Business groups have been sounding growing alarm about the trend for weeks, warning the unofficial “shadow lockdown” is dealing significant damage to the bottom line, but this time without significant government support.

The Victorian Chamber of Commerce and Industry’s acting chief executive Scott Veenker said customer numbers were dwindling across hospitality and events sectors, and the surge in infections was also putting pressure on staffing.

Concrete outdoor dining tables empty of people under blue skies in Melbourne.
People are even steering clear of outdoor dining in Melbourne as Omicron cases spike.(ABC News: Peter Drought)

The chamber is calling on federal and state governments to offer free RATs to small and medium-sized businesses, and suggesting a one-off payment equivalent to three weeks of support under the joint business packages released during previous lockdowns.
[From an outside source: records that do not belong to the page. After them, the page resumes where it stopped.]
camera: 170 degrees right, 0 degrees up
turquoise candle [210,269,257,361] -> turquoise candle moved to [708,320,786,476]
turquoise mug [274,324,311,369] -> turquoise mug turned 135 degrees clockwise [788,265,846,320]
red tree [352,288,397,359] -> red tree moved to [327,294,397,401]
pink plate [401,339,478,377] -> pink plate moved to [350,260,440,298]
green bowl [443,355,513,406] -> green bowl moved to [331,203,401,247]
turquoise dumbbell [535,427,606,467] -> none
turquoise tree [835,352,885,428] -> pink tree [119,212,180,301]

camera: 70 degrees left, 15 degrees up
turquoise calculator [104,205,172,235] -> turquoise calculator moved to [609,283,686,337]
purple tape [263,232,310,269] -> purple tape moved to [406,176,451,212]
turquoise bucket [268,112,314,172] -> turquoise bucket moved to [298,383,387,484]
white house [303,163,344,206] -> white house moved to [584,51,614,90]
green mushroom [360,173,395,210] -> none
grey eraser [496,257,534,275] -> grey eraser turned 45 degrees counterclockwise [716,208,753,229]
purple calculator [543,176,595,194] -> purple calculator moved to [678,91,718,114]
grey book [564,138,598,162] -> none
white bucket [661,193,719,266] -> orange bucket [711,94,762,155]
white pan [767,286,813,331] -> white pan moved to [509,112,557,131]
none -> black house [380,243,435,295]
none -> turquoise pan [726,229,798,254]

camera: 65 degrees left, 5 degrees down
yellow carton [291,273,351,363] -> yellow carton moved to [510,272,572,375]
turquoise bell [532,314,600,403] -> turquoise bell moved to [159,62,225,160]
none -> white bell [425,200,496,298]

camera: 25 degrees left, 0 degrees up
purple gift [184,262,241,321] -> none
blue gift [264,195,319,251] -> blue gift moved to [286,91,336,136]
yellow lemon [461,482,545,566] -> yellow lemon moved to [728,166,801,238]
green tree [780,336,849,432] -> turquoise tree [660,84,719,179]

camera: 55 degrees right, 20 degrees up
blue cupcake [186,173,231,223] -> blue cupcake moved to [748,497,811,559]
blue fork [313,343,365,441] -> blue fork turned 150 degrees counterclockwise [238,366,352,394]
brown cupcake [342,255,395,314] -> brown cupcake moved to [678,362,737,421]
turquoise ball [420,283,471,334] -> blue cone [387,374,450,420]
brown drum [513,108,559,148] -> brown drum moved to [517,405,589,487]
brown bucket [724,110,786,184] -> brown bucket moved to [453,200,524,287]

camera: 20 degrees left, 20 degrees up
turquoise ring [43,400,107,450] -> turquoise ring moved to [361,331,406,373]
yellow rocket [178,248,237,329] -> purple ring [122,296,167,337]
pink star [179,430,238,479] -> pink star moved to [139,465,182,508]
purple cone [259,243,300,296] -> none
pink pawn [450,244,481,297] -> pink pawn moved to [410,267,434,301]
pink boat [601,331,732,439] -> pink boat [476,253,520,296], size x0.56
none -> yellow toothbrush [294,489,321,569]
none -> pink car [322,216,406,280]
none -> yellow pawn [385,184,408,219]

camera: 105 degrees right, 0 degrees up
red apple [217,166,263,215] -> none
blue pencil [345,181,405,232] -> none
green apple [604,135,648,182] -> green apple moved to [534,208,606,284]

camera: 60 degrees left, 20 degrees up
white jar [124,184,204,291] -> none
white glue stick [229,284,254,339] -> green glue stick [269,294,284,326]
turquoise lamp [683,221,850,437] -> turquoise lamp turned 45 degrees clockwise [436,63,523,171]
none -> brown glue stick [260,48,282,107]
It remains to be seen how this unofficial lockdown will affect the Australian Open, which has only just begun in Melbourne.

People walking around the grounds at the Australian Open.
Crowd numbers were reduced the week before the Australian Open began due to the sharp rise in Omicron cases.(ABC News: Simon Tucci)

While session tickets were capped at 50 per cent last week, the opening day saw 25,206 attendees on Monday.

That’s a higher turnout than the first day last year, when 17,922 attendees were recorded.

This time, the end of lockdown is up to Victorians

Mr Byrne said a “shadow lockdown” was a fair description for the situation.

“It is a true lockdown, but of course it wasn’t announced and therefore we haven’t entered it all at once, and because it wasn’t announced or planned, we’re not going to be able to exit it all at once either,” he said.

In that way, he predicted it would differ to the “U shape” of mandated lockdowns, with a longer tail in and out.

Graffiti across walls of Hosier Lane in Melbourne, people seen to the distance.
Foot traffic in Melbourne’s CBD has dropped off, after surging through the Christmas period.(ABC News: Peter Drought)

He said the lockdown, which had “sort of emerged organically”, would also bring with it different levels of anxiety, uncertainty and confusion for some people.

“There’s going to be friction between people, because different people are going be to making a decision on the basis of their own risk profiles,” he said.

“And they’re going to disagree — whether that’s employers or family members or friends — when you go to cancel a social engagement because you don’t want to go out and catch Omicron.

“In the past, you could say it’s OK, it’s the government, it’s the policy, but that’s not what we have right now. So it’s going to be in some ways [it will be] more stressful for a lot of people.”